Google DeepMind, the tech giant’s AI unit, unveiled plans for its first “automated research lab” in the U.K. as it signs a partnership that could lead to the company deploying its latest models in the country. 

The AI company will open the lab, which will use AI and robotics to run experiments, in the U.K. next year. It will focus on developing new superconductor materials, which can be used to develop medical imaging tech, alongside new materials for semiconductors.

British scientists will gain “priority access” to some of the world’s most advanced AI tools under the partnership, the U.K. government said in its announcement.

Founded in London in 2010 by Nobel prize winner Demis Hassabis, DeepMind was acquired by Google in 2014, but has retained a large operational base in the U.K. The company has made several breakthroughs considered crucial to advancing AI technology.

The partnership could also lead to DeepMind working with the government on AI research in areas like nuclear fusion and deploying its Gemini models across government and education in the U.K, the government said.

“DeepMind serves as the perfect example of what UK-US tech collaboration can deliver – a firm with roots on both sides of the Atlantic backing British innovators to shape the curve of technological progress,” said U.K. Technology Secretary Liz Kendall in a statement.

“This agreement could help to unlock cleaner energy, smarter public services, and new opportunities which will benefit communities up and down the country,” she said.

Microsoft poaches more Google DeepMind AI talent as AI talent wars continue

“AI has incredible potential to drive a new era of scientific discovery and improve everyday life,” said Hassabis.
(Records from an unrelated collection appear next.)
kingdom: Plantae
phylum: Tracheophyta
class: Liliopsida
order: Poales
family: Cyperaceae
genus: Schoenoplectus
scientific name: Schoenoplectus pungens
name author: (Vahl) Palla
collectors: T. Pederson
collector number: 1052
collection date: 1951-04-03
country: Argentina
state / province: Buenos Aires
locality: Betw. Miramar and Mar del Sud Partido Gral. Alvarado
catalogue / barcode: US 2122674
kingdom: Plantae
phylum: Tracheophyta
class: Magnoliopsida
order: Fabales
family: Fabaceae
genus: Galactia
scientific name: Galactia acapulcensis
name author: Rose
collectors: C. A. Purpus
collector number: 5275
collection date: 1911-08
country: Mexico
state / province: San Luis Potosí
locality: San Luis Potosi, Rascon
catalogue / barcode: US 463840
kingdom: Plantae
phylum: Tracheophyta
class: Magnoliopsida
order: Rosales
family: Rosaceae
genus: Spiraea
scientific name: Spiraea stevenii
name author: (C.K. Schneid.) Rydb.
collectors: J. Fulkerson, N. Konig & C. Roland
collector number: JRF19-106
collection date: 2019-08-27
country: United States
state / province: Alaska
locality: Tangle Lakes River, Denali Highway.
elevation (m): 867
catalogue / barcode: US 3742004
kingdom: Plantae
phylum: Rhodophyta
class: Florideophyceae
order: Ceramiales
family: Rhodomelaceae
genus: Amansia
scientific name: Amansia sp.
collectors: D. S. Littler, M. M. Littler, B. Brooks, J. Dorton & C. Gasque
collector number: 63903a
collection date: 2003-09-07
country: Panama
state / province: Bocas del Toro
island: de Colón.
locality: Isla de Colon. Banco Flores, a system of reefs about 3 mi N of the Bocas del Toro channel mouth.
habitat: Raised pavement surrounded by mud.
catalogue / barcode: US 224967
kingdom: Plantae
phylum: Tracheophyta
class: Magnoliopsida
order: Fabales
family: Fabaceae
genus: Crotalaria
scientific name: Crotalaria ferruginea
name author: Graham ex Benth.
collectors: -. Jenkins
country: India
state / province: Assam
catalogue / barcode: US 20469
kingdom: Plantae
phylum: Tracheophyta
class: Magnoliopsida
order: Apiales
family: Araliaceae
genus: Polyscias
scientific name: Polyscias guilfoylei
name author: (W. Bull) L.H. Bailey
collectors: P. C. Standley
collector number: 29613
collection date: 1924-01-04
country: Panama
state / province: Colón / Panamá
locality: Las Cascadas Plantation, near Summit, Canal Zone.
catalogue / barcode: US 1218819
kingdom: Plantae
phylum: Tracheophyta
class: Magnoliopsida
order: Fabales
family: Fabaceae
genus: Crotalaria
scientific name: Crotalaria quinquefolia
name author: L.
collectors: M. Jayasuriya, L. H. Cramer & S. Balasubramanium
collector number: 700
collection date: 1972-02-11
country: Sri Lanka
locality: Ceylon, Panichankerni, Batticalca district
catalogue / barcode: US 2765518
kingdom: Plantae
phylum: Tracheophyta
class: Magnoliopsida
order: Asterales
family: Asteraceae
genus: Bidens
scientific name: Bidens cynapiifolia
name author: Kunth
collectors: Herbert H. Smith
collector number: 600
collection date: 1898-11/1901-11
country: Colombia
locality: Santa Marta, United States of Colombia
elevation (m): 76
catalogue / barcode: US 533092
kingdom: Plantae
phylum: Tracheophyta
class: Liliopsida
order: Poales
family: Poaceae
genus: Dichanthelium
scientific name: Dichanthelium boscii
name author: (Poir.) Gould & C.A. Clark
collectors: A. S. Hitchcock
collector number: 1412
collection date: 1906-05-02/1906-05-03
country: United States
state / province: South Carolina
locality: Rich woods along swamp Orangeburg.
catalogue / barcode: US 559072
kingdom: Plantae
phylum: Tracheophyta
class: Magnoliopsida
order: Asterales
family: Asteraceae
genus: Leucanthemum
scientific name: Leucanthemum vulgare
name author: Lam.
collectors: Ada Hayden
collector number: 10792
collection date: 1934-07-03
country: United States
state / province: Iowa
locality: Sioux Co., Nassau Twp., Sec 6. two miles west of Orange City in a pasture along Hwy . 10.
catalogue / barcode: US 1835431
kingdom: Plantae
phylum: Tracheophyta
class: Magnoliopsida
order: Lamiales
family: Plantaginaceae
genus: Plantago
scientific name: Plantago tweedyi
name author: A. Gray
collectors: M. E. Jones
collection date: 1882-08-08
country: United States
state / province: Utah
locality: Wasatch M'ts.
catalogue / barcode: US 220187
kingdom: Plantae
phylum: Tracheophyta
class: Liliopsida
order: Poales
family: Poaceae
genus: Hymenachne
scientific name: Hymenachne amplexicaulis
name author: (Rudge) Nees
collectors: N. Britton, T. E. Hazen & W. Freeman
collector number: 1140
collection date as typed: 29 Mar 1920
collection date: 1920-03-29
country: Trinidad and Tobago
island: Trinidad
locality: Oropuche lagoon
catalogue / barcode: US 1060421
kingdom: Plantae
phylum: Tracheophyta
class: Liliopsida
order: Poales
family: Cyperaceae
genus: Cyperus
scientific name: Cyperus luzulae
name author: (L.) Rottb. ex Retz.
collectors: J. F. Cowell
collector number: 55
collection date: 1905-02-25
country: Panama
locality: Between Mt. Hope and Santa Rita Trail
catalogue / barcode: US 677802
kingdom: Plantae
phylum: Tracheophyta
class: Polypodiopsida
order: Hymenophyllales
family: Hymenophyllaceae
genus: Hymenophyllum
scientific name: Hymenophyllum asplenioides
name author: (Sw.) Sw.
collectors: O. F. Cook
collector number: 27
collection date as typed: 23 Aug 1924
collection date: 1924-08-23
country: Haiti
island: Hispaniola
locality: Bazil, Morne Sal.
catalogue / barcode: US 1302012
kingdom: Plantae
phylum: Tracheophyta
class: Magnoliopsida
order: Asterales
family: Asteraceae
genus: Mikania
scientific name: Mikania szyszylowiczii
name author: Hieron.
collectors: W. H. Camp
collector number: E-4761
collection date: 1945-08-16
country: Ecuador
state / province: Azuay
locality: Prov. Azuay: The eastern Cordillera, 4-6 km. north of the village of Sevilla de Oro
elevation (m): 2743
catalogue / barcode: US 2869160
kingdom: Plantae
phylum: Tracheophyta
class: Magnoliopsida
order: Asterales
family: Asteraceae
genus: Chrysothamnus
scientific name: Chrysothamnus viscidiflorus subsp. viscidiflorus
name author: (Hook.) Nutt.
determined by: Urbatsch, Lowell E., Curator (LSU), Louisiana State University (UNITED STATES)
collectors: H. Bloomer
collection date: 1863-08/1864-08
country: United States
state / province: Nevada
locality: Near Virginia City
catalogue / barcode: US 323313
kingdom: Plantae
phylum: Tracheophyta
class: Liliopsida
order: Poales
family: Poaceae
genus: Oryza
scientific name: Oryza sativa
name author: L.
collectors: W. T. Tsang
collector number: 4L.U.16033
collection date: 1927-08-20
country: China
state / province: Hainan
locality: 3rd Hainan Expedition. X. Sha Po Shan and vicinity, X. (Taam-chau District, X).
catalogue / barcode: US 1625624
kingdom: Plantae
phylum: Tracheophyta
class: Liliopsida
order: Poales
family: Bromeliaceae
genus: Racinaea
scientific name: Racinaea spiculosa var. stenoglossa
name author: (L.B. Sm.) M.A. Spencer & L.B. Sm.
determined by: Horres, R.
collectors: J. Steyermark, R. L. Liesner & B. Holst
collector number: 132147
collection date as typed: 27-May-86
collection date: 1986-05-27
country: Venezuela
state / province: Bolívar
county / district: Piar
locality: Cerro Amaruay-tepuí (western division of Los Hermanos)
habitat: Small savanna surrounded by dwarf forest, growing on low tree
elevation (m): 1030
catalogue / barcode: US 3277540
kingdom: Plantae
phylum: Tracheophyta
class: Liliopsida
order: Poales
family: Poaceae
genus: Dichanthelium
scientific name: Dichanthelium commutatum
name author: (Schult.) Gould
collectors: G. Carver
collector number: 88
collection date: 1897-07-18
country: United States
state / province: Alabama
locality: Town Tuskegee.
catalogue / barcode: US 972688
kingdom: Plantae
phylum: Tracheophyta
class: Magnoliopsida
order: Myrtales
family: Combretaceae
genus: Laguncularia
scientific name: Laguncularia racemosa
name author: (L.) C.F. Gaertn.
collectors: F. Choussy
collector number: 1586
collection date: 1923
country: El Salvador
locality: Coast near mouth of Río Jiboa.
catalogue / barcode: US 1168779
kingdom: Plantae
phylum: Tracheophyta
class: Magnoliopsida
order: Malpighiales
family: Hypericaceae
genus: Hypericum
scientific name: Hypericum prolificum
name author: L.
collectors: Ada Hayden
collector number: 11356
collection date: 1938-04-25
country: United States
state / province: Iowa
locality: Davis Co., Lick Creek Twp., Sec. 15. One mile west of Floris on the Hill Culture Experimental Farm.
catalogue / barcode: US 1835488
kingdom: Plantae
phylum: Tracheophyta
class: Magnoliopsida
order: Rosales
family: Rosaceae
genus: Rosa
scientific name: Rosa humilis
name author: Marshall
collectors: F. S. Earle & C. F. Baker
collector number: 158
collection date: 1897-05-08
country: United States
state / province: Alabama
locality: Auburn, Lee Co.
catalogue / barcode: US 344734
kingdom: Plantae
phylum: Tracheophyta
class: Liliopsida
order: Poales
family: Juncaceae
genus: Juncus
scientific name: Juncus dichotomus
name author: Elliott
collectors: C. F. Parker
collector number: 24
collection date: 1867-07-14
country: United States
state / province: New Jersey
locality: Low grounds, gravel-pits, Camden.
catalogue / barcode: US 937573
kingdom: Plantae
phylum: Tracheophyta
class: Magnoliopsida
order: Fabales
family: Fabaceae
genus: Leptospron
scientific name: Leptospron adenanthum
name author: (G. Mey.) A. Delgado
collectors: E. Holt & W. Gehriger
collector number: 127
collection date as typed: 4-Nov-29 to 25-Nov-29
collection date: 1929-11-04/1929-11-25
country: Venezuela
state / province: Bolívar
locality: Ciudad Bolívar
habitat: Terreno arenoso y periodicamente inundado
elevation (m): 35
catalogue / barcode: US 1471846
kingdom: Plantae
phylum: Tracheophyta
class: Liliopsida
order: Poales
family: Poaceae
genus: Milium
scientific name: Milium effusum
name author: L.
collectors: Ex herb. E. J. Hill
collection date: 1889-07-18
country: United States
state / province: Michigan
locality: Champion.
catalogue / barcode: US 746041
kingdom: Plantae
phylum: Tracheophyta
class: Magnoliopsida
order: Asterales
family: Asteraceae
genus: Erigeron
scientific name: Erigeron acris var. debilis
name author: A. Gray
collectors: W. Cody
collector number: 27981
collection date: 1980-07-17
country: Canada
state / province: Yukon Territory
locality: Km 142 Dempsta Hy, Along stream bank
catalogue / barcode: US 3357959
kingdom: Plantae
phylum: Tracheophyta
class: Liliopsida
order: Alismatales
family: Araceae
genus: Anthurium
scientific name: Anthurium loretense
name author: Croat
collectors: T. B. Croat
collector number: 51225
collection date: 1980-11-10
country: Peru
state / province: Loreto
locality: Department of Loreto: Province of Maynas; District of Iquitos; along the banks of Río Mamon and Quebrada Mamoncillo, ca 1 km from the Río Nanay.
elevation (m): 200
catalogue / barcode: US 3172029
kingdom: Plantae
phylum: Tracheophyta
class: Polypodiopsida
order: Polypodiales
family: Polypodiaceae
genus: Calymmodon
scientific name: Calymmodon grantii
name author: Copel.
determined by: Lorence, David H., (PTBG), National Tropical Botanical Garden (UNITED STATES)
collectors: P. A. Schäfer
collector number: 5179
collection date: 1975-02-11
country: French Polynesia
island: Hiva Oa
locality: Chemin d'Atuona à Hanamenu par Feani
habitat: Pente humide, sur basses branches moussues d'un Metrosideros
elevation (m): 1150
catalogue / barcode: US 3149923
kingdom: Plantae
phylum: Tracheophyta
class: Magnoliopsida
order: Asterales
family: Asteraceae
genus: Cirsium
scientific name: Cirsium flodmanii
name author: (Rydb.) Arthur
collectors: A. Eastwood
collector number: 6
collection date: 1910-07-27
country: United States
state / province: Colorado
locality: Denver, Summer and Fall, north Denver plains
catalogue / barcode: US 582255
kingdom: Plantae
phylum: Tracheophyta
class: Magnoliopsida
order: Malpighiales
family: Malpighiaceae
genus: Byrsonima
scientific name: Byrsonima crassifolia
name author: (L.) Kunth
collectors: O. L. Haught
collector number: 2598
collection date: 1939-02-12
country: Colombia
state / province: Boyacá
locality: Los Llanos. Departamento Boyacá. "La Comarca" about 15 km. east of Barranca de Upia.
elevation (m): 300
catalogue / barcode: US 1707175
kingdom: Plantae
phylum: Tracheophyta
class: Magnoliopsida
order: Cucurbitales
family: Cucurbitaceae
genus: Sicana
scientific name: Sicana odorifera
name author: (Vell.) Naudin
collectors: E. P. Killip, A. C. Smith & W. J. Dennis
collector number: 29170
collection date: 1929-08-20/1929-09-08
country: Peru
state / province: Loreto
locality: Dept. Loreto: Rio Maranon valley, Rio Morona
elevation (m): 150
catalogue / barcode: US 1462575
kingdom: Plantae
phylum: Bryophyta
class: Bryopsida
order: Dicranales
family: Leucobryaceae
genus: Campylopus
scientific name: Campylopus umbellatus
“We’re excited to deepen our collaboration with the UK government and build on the country’s rich heritage of innovation to advance science, strengthen security, and deliver tangible improvements for citizens.”

The U.K. has been racing to sign deals with major tech companies as it tries to build out its AI infrastructure and public deployment of the technology, since the publication of a national strategy for AI in January.

Microsoft, Nvidia, Google and OpenAI announced plans to funnel over $40 billion of investment into new AI infrastructure in the country in September, during a state visit by U.S. President Donald Trump.